Jennifer Nelson for www.theindianalawyer.com
A jury instruction given at a man’s drunken-driving trial resulted in fundamental error because it contained a constitutionally impermissible evidentiary presumption, the Indiana Court of Appeals concluded. As such, the court reversed the man’s conviction.
At Dannie Carl Pattison’s jury trial for Class C misdemeanor operating a vehicle with an alcohol concentration equivalent of 0.08 percent or more, the jury was given an instruction regarding rebuttable presumption. The instruction said if the evidence establishes that a chemical test was performed within three hours and the person charged had at least 0.08 percent of alcohol in 210 liters of the person’s breath, the jury shall presume that Pattison had an ACE of at least 0.08 percent at the time he operated the vehicle. The last sentence of the instruction said the presumption is rebuttable; Pattison argued the presumption created in the instruction unconstitutionally shifted the burden of proof to him.
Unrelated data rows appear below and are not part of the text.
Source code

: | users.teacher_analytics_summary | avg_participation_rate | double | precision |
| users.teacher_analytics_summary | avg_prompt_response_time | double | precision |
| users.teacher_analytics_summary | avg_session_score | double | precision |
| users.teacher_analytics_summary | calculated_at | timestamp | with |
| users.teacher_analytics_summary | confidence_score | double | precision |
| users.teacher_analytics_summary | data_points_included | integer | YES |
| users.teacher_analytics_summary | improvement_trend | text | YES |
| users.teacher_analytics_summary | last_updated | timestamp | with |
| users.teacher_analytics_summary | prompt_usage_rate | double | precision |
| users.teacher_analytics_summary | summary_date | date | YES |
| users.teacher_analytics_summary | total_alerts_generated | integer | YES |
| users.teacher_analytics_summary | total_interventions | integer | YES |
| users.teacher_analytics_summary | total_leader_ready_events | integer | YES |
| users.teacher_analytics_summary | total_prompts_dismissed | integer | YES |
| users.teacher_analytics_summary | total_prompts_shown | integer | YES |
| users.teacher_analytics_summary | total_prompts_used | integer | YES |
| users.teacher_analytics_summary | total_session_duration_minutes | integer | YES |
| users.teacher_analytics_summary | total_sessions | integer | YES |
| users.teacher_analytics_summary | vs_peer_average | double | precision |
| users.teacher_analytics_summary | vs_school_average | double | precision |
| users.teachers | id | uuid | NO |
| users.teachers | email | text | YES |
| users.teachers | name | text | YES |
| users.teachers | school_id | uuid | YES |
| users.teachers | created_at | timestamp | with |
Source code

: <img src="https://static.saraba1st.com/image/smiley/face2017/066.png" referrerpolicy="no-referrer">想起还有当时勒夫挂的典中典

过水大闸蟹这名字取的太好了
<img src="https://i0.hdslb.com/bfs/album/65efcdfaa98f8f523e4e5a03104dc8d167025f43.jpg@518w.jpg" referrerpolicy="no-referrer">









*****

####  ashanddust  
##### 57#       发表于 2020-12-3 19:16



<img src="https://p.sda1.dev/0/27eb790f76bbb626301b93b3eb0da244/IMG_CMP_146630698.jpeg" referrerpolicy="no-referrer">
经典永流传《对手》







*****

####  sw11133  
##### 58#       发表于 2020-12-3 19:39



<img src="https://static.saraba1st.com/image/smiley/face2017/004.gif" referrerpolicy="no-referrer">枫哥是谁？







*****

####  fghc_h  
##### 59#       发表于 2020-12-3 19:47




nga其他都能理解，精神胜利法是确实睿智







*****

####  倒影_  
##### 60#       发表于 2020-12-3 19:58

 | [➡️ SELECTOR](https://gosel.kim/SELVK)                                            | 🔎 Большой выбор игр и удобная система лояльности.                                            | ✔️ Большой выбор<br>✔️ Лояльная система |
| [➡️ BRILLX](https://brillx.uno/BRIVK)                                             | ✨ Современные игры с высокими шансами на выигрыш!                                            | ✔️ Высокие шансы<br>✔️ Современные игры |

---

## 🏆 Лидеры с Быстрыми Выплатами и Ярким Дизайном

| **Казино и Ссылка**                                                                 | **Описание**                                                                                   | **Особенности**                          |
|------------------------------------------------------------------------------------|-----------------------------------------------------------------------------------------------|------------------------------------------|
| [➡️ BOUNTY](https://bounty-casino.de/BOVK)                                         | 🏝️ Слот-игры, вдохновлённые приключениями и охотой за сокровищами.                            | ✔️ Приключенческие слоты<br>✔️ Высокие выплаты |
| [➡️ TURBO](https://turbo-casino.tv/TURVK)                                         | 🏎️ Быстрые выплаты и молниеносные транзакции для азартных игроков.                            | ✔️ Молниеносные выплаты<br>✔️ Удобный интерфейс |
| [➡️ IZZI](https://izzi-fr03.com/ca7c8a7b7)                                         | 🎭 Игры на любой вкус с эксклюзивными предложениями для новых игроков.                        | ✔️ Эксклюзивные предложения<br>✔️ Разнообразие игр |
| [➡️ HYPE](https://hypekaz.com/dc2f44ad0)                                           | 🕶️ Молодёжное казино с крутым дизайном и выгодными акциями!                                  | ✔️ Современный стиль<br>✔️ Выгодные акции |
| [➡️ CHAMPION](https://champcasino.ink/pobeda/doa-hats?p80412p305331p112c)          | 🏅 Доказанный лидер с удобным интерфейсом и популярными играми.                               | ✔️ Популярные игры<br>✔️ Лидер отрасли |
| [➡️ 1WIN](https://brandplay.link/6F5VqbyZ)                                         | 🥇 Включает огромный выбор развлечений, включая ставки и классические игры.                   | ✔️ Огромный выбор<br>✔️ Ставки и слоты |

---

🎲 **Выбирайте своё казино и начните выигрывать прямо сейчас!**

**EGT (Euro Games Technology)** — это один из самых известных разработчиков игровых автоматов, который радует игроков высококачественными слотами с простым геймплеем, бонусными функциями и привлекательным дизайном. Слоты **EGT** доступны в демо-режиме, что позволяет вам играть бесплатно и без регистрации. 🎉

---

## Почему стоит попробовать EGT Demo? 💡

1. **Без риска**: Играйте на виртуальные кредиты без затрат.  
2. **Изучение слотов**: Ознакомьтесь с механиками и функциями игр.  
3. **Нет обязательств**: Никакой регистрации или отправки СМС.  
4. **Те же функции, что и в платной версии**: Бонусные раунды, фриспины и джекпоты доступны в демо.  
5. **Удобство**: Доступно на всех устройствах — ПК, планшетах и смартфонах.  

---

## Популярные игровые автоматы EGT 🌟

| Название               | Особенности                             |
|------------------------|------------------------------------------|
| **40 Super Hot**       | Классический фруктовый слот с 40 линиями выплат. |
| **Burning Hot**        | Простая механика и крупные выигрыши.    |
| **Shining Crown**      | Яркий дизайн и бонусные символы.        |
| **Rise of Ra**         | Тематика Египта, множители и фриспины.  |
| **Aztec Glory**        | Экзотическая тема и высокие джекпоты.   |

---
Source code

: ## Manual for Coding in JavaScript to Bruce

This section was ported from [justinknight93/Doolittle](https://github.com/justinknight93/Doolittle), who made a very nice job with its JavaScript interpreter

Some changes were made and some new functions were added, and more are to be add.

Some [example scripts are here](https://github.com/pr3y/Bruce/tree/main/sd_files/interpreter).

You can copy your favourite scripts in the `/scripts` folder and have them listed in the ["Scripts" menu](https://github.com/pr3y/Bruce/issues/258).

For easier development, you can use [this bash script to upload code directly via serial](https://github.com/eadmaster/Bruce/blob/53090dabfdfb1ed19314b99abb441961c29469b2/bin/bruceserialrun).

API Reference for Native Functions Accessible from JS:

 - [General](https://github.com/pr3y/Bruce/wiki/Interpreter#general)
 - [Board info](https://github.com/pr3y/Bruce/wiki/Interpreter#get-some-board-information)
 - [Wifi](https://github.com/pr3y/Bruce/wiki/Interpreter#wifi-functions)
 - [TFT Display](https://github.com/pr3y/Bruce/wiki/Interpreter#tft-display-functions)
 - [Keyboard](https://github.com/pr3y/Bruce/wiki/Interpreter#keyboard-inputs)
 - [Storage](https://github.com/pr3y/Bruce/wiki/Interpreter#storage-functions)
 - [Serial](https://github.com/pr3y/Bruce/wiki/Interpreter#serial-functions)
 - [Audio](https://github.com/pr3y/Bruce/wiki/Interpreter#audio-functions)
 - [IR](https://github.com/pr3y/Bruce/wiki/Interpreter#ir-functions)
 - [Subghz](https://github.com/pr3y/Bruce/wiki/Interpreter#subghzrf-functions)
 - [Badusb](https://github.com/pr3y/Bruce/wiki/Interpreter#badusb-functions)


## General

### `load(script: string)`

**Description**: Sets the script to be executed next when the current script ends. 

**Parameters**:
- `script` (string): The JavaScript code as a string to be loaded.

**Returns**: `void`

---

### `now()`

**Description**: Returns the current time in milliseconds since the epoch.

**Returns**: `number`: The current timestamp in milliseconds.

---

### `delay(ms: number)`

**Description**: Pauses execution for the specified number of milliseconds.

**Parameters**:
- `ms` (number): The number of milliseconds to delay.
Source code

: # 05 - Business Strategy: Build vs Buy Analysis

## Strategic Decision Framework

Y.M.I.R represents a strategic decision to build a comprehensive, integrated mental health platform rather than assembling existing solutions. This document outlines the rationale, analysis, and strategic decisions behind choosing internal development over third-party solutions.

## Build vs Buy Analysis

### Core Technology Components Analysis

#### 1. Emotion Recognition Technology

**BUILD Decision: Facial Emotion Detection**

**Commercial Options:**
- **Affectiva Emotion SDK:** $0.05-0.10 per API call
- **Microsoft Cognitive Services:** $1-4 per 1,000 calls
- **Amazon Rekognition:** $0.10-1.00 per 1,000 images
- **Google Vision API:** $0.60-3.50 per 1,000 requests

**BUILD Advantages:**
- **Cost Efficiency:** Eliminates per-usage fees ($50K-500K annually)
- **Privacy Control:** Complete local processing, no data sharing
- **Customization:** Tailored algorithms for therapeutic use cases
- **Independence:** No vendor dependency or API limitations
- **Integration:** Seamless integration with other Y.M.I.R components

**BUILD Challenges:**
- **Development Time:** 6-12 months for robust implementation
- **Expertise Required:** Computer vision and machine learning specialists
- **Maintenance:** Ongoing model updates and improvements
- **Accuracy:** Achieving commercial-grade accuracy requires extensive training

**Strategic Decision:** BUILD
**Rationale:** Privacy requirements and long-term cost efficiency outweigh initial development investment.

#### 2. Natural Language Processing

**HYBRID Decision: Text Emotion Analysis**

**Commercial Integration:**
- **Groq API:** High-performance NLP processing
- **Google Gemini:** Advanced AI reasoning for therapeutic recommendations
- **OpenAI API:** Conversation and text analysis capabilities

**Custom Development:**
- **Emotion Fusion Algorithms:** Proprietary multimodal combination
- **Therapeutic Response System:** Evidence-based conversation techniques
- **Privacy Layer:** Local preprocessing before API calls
In Dannie Carl Pattison v. State of Indiana, 27A05-1411-CR-517, the judges agreed, noting the instruction was essentially the same one given in Hall v. State, 560 N.E.2d 561, 563 (Ind. Ct. App. 1990). In Hall, the court held that a jury instruction that tracked the language of the statute was erroneous because it ran the risk of misleading a jury into thinking the presumption was mandatory, rather than permissive.
Because Pattison didn’t object to the instruction at trial, the COA evaluated it for fundamental error. The judges reversed Pattison’s conviction because the defect of the jury instruction wasn’t corrected by any other jury instruction and the error was not harmless based on the other evidence presented.